= Requirement =
Return the lines below exactly, from the first one through the line that has "Review note (as recorded): 6 pieces, up". Leave out everything after it.

= Exercise materials =
···

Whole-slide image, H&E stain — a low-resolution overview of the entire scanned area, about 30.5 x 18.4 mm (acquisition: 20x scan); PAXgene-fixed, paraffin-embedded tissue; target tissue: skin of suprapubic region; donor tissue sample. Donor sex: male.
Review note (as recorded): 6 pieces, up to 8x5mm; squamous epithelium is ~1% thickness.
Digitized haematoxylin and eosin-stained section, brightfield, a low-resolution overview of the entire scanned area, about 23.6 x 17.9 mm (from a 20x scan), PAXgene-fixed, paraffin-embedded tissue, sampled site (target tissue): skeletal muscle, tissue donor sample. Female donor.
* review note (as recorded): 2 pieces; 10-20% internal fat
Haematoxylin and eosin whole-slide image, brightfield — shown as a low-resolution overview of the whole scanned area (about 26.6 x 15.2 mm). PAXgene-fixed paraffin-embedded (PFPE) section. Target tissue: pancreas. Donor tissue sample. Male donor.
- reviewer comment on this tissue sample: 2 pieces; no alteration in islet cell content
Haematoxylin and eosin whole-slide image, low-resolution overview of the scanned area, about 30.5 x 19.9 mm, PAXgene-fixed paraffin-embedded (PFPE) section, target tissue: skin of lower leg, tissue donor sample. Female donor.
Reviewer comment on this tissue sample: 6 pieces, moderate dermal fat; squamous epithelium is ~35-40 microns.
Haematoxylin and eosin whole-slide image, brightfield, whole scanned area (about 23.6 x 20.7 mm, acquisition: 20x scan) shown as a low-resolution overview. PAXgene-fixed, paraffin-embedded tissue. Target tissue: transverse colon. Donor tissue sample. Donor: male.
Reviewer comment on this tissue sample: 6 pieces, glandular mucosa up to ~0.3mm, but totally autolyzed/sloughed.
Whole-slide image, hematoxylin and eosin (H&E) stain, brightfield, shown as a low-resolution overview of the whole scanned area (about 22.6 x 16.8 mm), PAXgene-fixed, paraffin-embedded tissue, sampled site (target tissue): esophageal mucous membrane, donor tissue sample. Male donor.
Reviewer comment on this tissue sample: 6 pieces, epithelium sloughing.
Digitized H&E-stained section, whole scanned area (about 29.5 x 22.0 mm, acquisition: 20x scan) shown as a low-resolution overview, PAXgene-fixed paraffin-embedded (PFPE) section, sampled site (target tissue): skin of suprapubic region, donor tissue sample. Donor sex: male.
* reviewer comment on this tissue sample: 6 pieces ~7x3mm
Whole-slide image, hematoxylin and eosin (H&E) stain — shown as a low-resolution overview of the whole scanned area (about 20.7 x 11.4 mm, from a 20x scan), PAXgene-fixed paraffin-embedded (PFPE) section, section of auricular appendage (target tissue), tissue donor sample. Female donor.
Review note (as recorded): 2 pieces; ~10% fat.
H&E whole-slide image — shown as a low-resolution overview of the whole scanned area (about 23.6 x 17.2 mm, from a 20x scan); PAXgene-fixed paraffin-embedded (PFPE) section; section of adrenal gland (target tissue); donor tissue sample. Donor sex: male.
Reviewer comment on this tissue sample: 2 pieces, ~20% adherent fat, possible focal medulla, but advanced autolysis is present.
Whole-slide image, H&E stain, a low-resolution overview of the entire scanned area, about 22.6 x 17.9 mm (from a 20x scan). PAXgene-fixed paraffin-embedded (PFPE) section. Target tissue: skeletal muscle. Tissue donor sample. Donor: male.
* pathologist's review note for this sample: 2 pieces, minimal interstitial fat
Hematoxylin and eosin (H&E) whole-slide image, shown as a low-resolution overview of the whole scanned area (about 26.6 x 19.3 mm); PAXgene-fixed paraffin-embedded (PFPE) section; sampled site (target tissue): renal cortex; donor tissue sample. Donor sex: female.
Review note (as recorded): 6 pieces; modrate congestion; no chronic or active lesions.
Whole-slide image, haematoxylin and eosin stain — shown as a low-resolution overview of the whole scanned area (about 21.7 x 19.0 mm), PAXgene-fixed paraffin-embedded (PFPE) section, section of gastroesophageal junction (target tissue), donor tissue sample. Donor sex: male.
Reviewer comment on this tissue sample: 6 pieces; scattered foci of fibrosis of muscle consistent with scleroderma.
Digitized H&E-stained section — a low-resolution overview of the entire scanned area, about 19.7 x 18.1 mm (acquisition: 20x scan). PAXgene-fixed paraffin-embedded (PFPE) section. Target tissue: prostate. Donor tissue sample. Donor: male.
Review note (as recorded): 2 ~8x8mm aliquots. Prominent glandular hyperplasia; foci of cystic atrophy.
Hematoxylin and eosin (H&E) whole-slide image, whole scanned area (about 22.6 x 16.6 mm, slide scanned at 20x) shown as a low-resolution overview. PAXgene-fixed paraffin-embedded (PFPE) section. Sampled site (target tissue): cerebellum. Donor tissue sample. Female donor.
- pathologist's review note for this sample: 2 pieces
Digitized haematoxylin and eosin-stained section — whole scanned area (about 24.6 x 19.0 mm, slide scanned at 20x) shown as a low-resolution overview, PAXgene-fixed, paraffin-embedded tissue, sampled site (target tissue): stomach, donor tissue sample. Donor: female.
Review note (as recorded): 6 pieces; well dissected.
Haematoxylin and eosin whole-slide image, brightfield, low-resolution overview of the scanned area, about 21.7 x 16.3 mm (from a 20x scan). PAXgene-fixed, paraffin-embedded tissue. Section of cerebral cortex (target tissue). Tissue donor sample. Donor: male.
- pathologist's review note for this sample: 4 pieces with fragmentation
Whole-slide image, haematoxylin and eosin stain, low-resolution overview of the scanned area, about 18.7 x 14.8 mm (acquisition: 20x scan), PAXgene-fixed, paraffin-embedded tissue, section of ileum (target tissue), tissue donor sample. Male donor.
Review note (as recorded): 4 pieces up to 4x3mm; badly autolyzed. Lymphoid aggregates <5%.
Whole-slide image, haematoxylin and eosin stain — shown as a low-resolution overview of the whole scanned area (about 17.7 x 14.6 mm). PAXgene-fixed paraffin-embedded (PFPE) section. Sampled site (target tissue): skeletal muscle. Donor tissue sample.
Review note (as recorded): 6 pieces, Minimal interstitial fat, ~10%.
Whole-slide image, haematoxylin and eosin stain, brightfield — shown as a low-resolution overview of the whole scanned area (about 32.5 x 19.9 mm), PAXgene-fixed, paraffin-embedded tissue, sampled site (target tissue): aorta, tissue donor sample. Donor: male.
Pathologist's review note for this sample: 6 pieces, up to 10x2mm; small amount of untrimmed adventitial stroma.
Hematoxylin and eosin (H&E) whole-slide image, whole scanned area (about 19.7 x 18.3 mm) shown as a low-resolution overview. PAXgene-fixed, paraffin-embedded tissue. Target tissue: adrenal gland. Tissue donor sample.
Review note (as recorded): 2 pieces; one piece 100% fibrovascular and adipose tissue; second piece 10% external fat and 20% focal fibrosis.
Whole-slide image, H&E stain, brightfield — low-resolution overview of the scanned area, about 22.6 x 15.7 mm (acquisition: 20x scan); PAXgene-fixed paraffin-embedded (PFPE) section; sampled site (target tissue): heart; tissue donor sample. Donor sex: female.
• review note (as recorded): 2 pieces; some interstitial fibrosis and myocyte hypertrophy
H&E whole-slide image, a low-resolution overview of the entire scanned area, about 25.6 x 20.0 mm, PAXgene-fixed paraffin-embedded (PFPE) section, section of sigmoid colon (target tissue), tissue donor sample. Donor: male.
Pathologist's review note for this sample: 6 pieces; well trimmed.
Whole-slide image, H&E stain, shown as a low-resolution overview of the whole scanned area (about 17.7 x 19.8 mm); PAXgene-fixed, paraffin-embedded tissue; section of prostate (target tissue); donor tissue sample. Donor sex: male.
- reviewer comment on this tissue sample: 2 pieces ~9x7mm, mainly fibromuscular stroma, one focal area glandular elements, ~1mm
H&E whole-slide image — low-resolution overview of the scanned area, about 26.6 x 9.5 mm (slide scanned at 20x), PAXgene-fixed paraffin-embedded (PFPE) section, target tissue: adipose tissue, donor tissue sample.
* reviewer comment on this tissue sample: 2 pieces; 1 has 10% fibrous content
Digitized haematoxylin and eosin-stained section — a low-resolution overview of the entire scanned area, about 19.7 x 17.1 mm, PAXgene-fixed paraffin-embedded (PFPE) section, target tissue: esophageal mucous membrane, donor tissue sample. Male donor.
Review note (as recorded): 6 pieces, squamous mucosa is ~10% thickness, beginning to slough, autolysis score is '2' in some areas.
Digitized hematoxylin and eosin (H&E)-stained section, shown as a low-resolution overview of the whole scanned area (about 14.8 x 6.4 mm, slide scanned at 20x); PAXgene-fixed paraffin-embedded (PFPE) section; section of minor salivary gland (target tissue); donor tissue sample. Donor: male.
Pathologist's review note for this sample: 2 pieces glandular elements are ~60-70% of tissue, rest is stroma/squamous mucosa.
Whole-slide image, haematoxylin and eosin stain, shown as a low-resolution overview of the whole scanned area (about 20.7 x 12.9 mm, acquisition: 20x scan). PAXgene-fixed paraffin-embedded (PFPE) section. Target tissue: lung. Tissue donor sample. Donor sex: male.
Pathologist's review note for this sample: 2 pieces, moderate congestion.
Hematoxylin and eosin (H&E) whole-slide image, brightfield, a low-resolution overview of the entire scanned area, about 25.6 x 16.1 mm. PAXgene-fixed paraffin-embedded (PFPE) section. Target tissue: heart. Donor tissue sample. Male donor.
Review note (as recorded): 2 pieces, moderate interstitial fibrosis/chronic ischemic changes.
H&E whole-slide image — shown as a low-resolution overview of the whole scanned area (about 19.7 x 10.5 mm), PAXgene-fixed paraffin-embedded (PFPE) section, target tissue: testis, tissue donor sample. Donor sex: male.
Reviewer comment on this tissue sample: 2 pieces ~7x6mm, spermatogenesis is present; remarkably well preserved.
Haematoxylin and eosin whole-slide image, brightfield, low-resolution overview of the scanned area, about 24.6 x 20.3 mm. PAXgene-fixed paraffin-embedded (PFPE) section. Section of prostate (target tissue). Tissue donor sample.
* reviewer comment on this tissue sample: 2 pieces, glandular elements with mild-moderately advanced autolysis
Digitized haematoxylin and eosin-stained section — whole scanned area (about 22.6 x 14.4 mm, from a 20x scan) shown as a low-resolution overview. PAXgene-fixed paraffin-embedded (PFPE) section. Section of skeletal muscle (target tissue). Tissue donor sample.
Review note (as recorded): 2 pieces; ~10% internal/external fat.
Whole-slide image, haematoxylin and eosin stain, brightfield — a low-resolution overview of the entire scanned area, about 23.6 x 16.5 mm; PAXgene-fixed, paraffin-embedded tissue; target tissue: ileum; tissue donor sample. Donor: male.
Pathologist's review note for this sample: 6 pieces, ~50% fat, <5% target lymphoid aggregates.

···

= Task solution =
Whole-slide image, H&E stain — a low-resolution overview of the entire scanned area, about 30.5 x 18.4 mm (acquisition: 20x scan); PAXgene-fixed, paraffin-embedded tissue; target tissue: skin of suprapubic region; donor tissue sample. Donor sex: male.
Review note (as recorded): 6 pieces, up to 8x5mm; squamous epithelium is ~1% thickness.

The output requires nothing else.